Brief: Print nothing but the lines below starting at the line that holds "(663, 87) none" and ending at the line that holds "[466,193,524,207] hagyom. ->", including both, each exactly as written.

Supplied data:

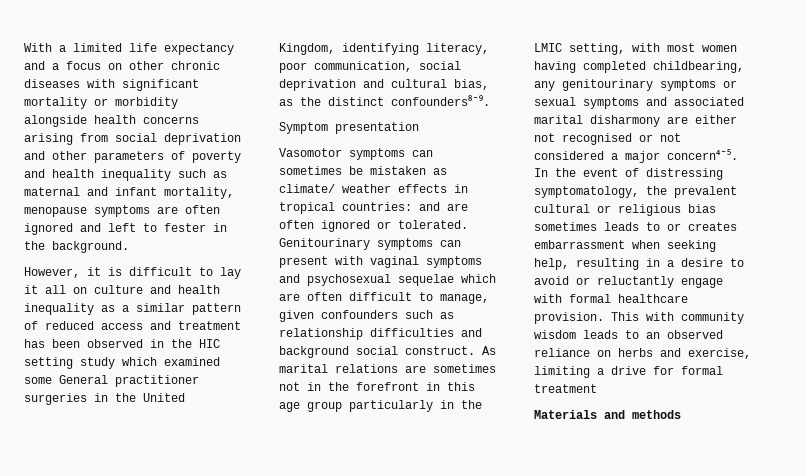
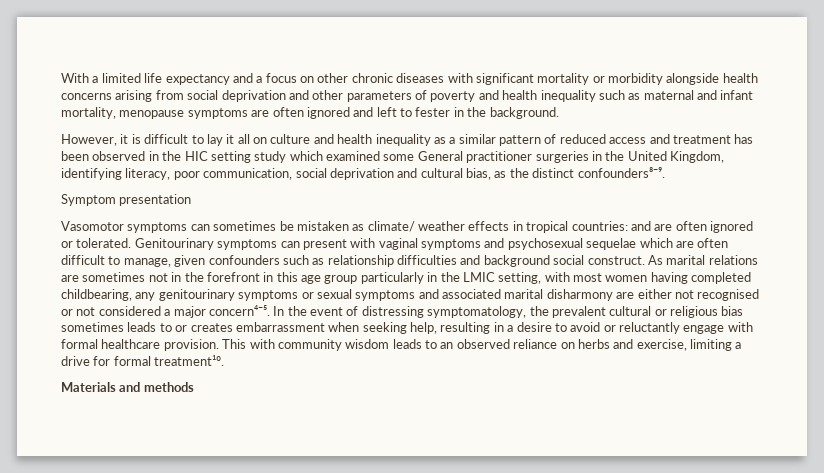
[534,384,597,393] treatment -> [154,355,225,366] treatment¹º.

==

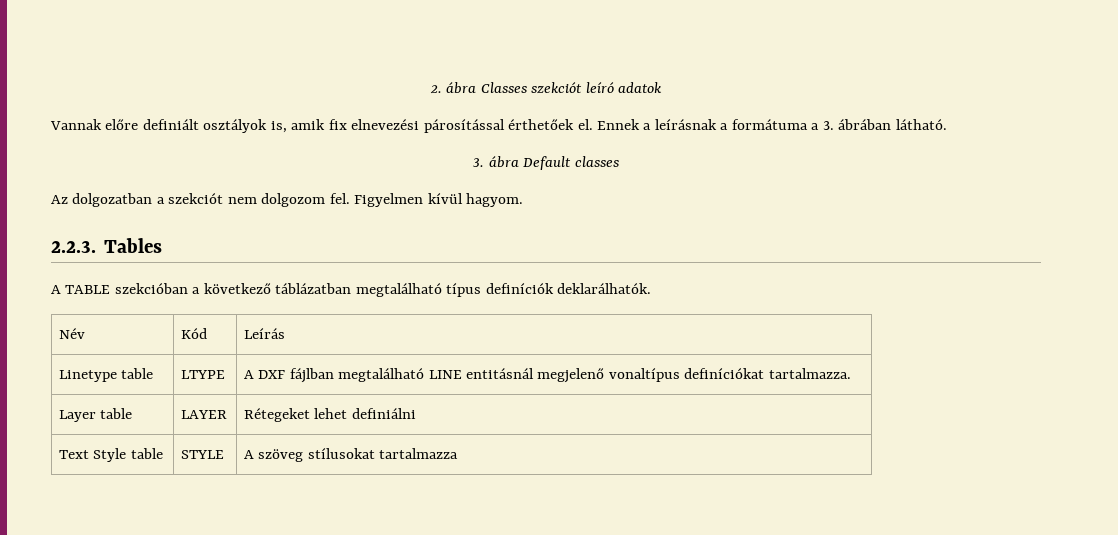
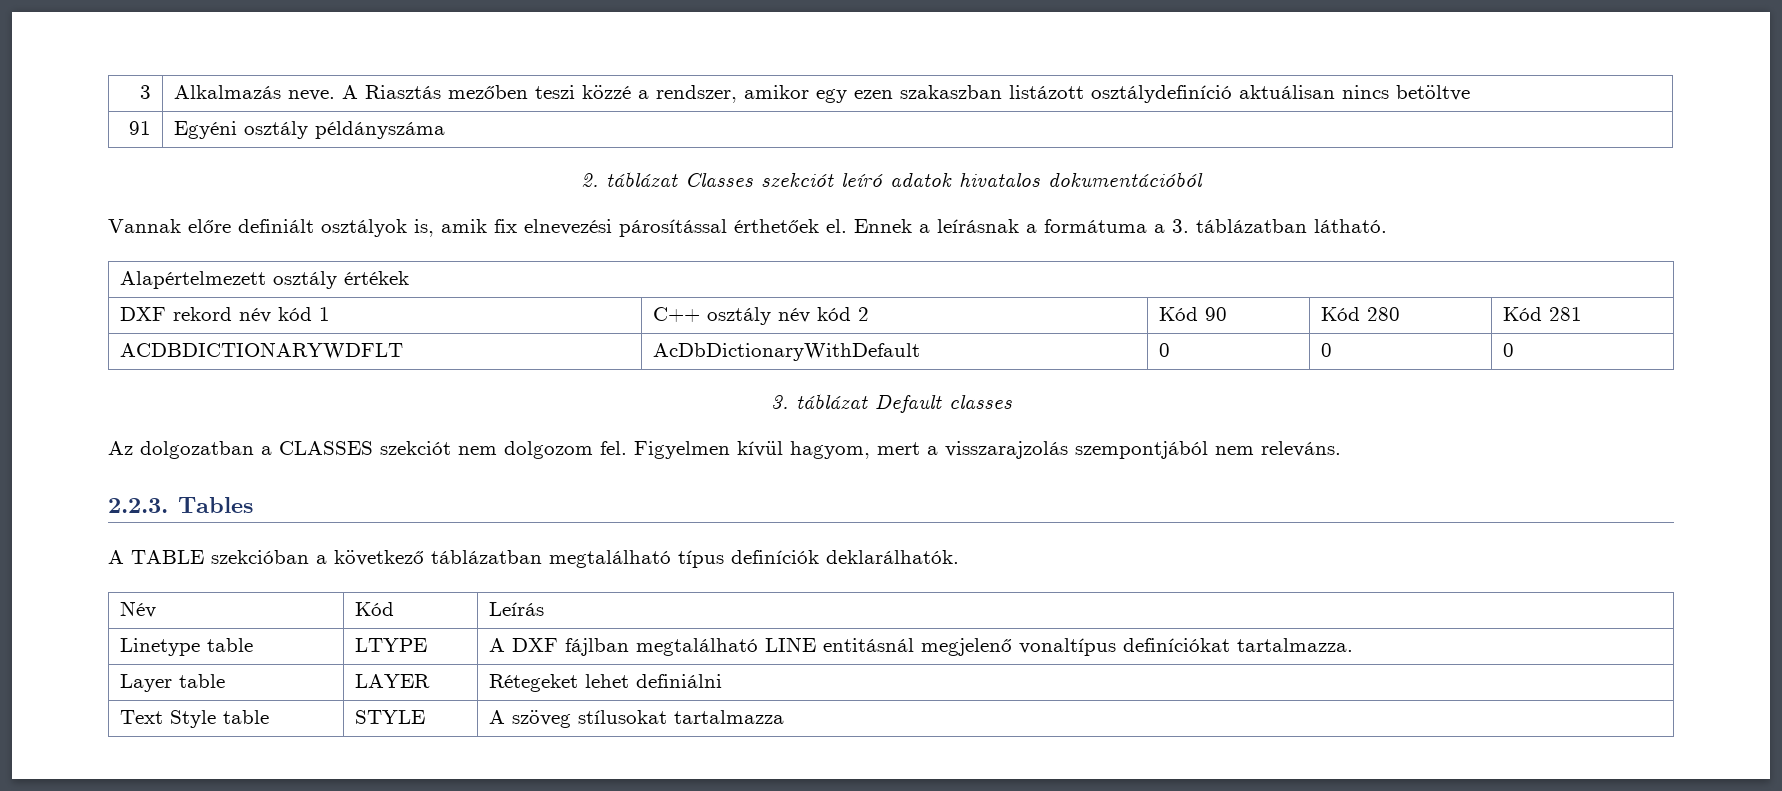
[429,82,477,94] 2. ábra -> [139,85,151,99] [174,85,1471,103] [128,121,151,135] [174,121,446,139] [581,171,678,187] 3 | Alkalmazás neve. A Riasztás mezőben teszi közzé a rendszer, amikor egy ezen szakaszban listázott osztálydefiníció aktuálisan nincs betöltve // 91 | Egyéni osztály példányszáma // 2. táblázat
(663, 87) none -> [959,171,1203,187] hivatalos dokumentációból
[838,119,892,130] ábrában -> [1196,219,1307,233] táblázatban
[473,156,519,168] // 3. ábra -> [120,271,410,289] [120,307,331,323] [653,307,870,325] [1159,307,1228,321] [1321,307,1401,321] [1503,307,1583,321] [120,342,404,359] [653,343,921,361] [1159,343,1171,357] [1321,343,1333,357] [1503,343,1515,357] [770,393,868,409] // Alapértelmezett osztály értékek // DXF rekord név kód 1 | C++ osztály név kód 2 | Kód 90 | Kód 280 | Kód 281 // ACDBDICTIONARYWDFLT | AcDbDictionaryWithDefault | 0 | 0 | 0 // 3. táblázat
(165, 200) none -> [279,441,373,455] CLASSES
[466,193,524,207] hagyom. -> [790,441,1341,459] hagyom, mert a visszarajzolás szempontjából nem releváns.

==

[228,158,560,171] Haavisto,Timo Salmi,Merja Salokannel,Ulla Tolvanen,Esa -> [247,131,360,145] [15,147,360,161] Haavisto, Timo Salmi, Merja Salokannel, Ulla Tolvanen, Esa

Exercise answer:
(663, 87) none -> [959,171,1203,187] hivatalos dokumentációból
[838,119,892,130] ábrában -> [1196,219,1307,233] táblázatban
[473,156,519,168] // 3. ábra -> [120,271,410,289] [120,307,331,323] [653,307,870,325] [1159,307,1228,321] [1321,307,1401,321] [1503,307,1583,321] [120,342,404,359] [653,343,921,361] [1159,343,1171,357] [1321,343,1333,357] [1503,343,1515,357] [770,393,868,409] // Alapértelmezett osztály értékek // DXF rekord név kód 1 | C++ osztály név kód 2 | Kód 90 | Kód 280 | Kód 281 // ACDBDICTIONARYWDFLT | AcDbDictionaryWithDefault | 0 | 0 | 0 // 3. táblázat
(165, 200) none -> [279,441,373,455] CLASSES
[466,193,524,207] hagyom. -> [790,441,1341,459] hagyom, mert a visszarajzolás szempontjából nem releváns.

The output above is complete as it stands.